The last time Tate went to a medical provider was her six-week postpartum checkup, during which a midwife — who had not read her chart — asked her, “How’s the baby?”

“I just feel like they don’t really care,” Tate says.

She did see a therapist in the wake of her experience, whom she’d already been connected with when she previously dealt with postpartum depression. But she says she “wasn’t really able to find a lot” when she searched for other support resources. Not wanting other parents to experience the same loneliness she felt, she has worked to become a resource herself by going through bereavement doula training, building her own doula service, and becoming a birth trauma group leader at Postpartum Support International.

Turbin, too, has sought to help other parents. In the years since her traumatic delivery, she has plunged into advocacy on medical board reform, maternal mortality and mistreatment. While discussing her own experience, she speaks passionately about the cases of several other women who suffered mistreatment or died in childbirth and about Latinas’ invisibility in conversations surrounding maternal mortality.

“My advocacy just keeps on growing, because I have a lot of work to do,” she says.

The fight for awareness and accountability

Disrespect and abuse in maternity care, also in some cases referred to as obstetric violence, has in recent years been recognized as a human rights violation by international organizations, including the World Health Organization and the United Nations, and explicitly outlawed by several Latin American nations.

Most countries still have no laws expressly prohibiting it, however. In fact, the law sometimes serves as an instrument for mistreatment, as in the case of court-ordered cesarean sections. And efforts to combat providers’ disrespect and abuse or hold them accountable for their actions are an uphill battle.

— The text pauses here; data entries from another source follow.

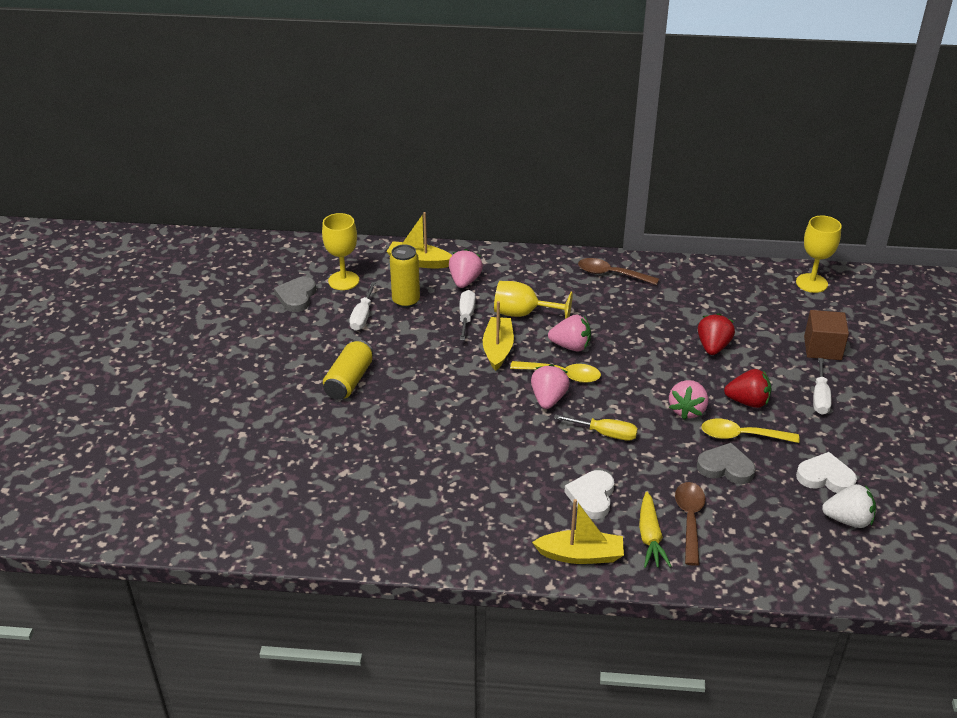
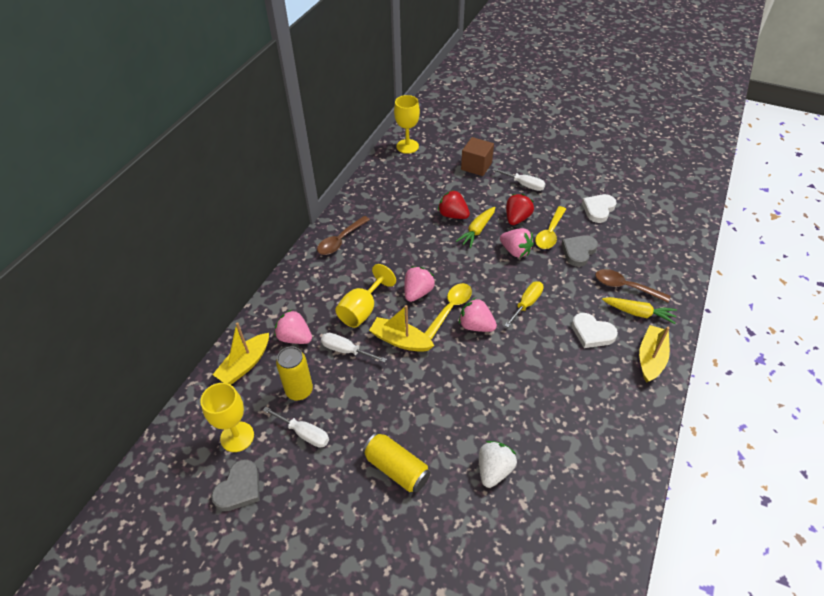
camera: 70 degrees left, 10 degrees up
grey heart [274,277,316,312] -> grey heart turned 90 degrees counterclockwise [211,459,260,511]
white strawberry [822,484,876,528] -> white strawberry moved to [479,441,517,488]
none -> yellow carrot [456,207,495,248]

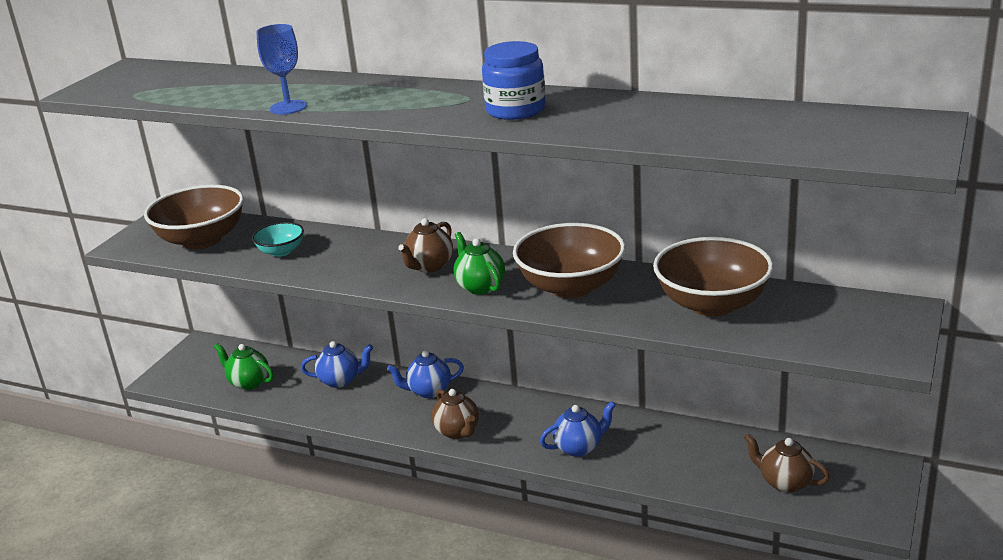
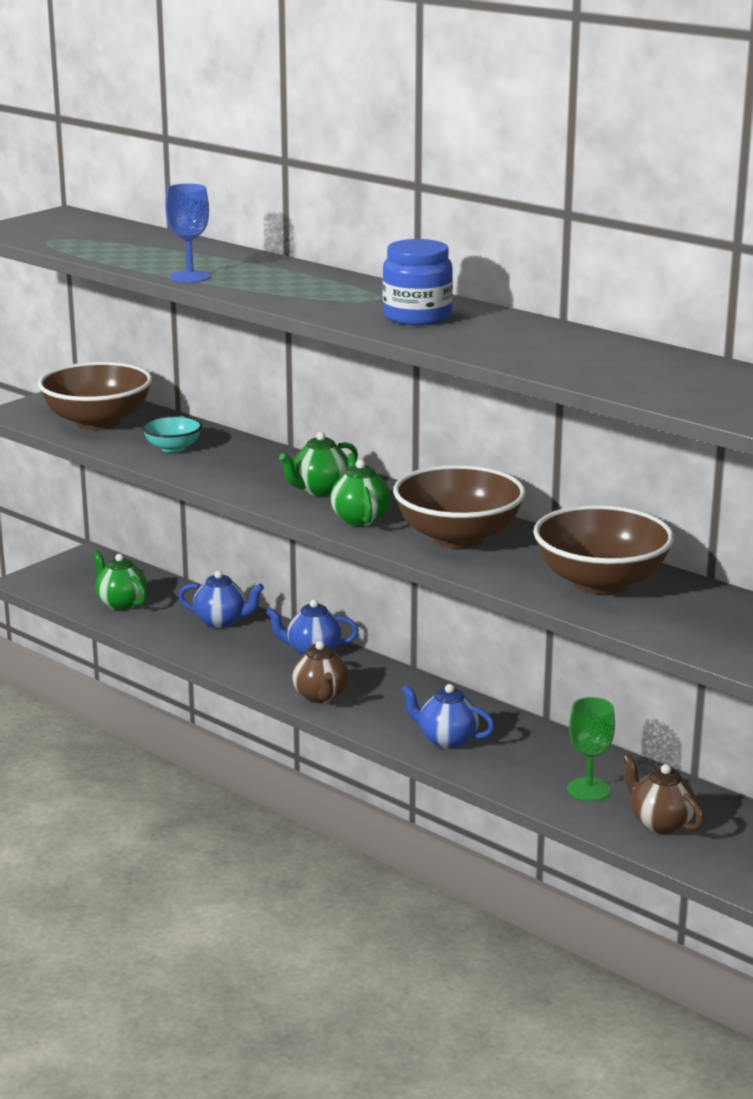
camera: 15 degrees right, 5 degrees down
brown teapot [398,218,453,273] -> green teapot [279,432,358,496]
blue teapot [540,401,616,457] -> blue teapot turned 150 degrees counterclockwise [401,684,495,749]
none -> green goblet [567,697,615,801]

Storm O’Brink seeks to do both as a full-spectrum birth worker and advocate with the University of Iowa’s Rape Victim Advocacy Program.

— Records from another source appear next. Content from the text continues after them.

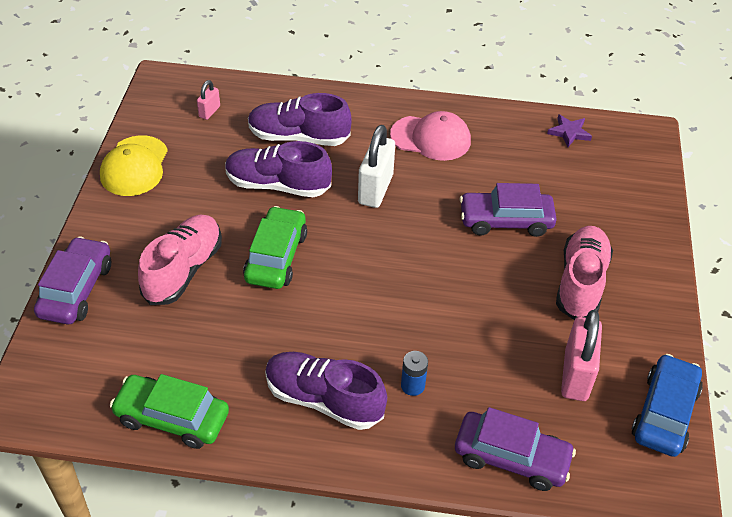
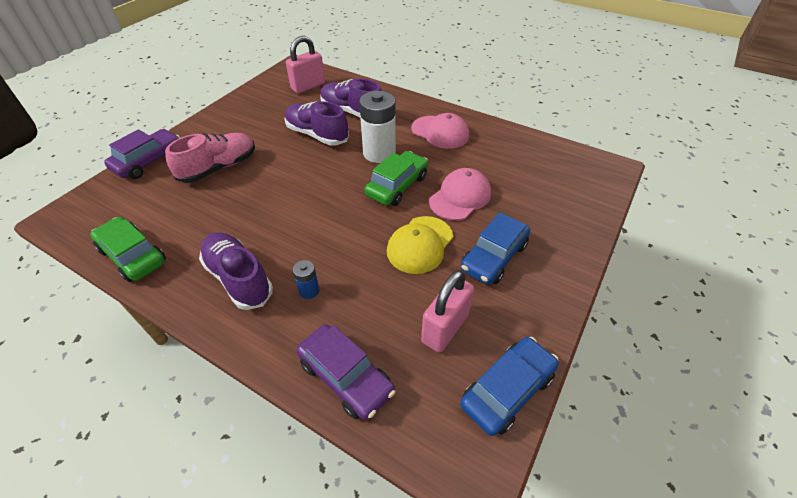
camera: 25 degrees right, 0 degrees up
yellow cap [100,135,168,196] -> yellow cap moved to [387,216,453,274]
pink padlock [197,80,220,120] -> pink padlock [286,36,325,94], size x1.96
green car [243,206,307,289] -> green car moved to [365,151,428,206]
white padlock [358,125,395,208] -> white battery [359,91,396,163]
purple car [460,183,557,237] -> pink cap [429,168,491,220]
purple star [547,114,592,147] -> none
pink shoe [556,226,613,320] -> blue car [461,212,530,285]

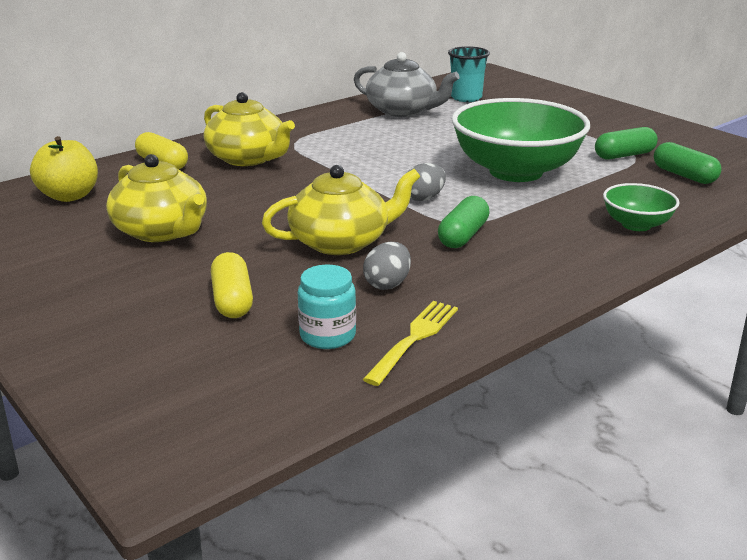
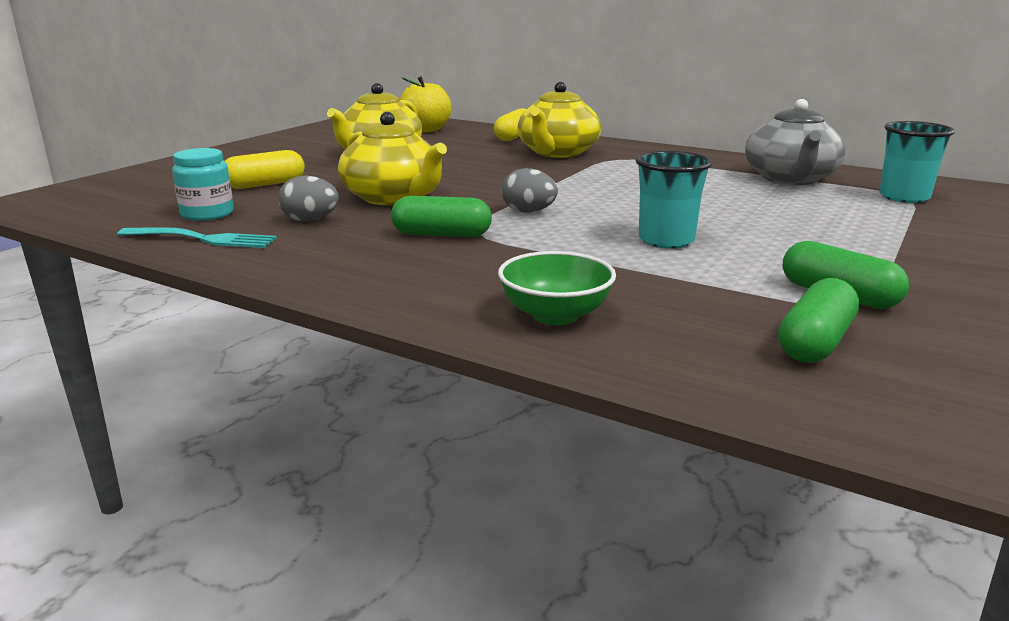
camera: 70 degrees right, 5 degrees down
yellow fork [363,301,458,386] -> turquoise fork [117,227,277,248]
green bowl [452,98,590,182] -> turquoise cup [636,151,712,249]

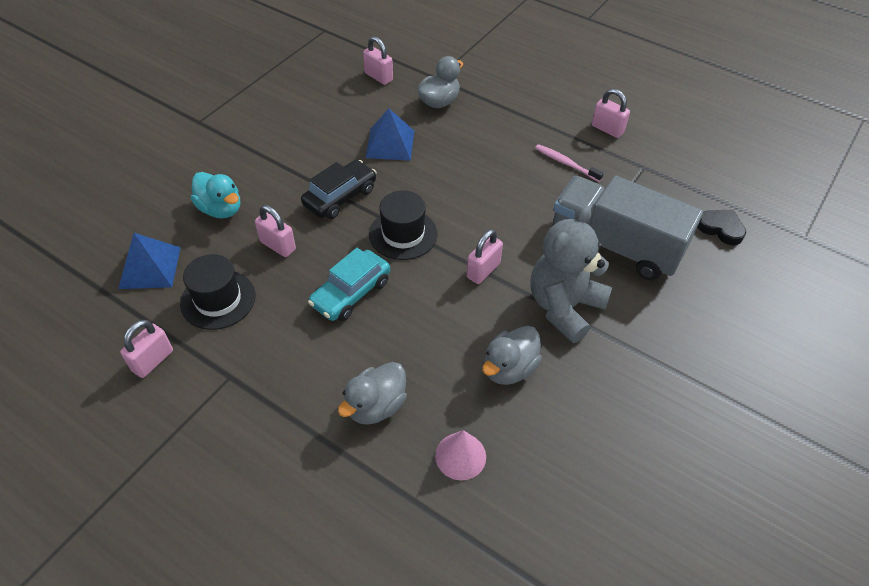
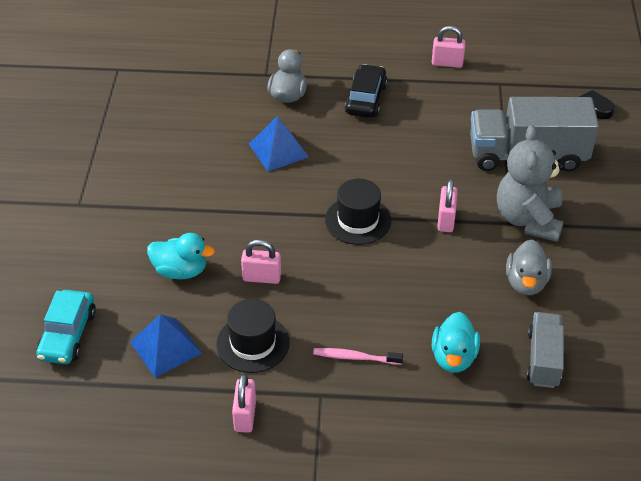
camera: 30 degrees left, 5 degrees down
black car [301,160,377,219] -> black car moved to [345,64,387,118]
turquoise car [308,248,390,321] -> turquoise car moved to [36,290,96,364]
grey duck [338,362,407,425] -> turquoise duck [432,312,480,373]
pink padlock [363,36,393,85] -> none
pink cone [435,430,486,480] -> grey truck [527,312,564,388]
pink toothbrush [535,144,604,182] -> pink toothbrush moved to [313,348,403,365]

O’Brink, who uses they/them pronouns, provides counseling throughout the perinatal period and accompanies survivors of obstetric violence and sexual violence to medical appointments and procedures, among other services.

They describe mistreatment they’ve witnessed firsthand: patients being coerced or forced into pelvic exams or treatments they didn’t want; providers “completely trampling on” patients’ boundaries.

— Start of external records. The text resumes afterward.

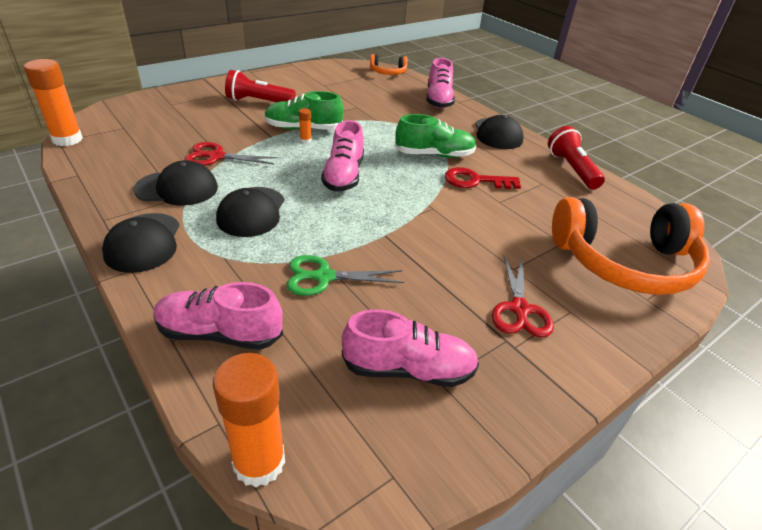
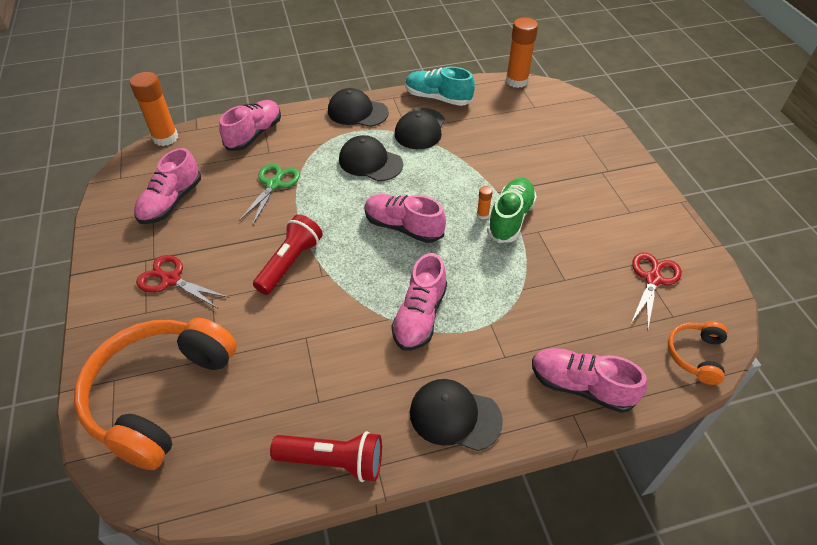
camera: 115 degrees right, 10 degrees up
red scissors [185,142,278,166] -> red scissors moved to [631,252,682,329]
red flashlight [225,70,296,102] -> red flashlight moved to [253,214,323,295]
green shoe [395,114,477,158] -> pink shoe [391,253,447,351]
red key [445,167,521,189] -> none
none -> turquoise shoe [405,67,475,106]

“As a doula and as an advocate, it’s my job to amplify the survivor’s voice when they’re not being heard,” they say. In the case of mistreatment, “I try to intervene. I try to speak up as much as I can. But there’s only so much I can do before the providers will attempt to kick me out of the room.”

O’Brink also works to help people who want to “seek some form of justice” for their mistreatment complain to the hospital or state medical board, and will occasionally assist them in finding a lawyer if they think they have grounds to sue.

But they say most of these efforts end in disappointment, and it can “open a wound” for people as they navigate months- or even years-long processes that often involve hospitals, providers, courts or other entities “invalidating the experience they had and basically saying it needed to happen this way.”

Turbin filed complaints against Abbassi with the hospital and the Medical Board of California, in addition to suing him. Two years after performing her delivery, he surrendered his medical license, acknowledging “physical and mental deterioration” related to his age. He and Turbin later settled her lawsuit out of court.

She hopes she set a precedent with the case, in which a California judge ruled Abbassi’s actions could be tried as potential assault and battery. But at the same time, she says she doesn’t recommend other people follow in her footsteps.

“The psychological and the mental anguish isn’t just from the assault. It’s from everything, along with the assault that happened to me. For me, I wasn’t just assaulted. I was also part of a movement to spread awareness. And yeah, I didn’t have to be — but then I had to be. There was no going back,” Turbin says.

“I always said, ‘I’m going to do it.’ And I did,” she says. “But I’m telling you, I paid the price for it. My kids paid the price for it.”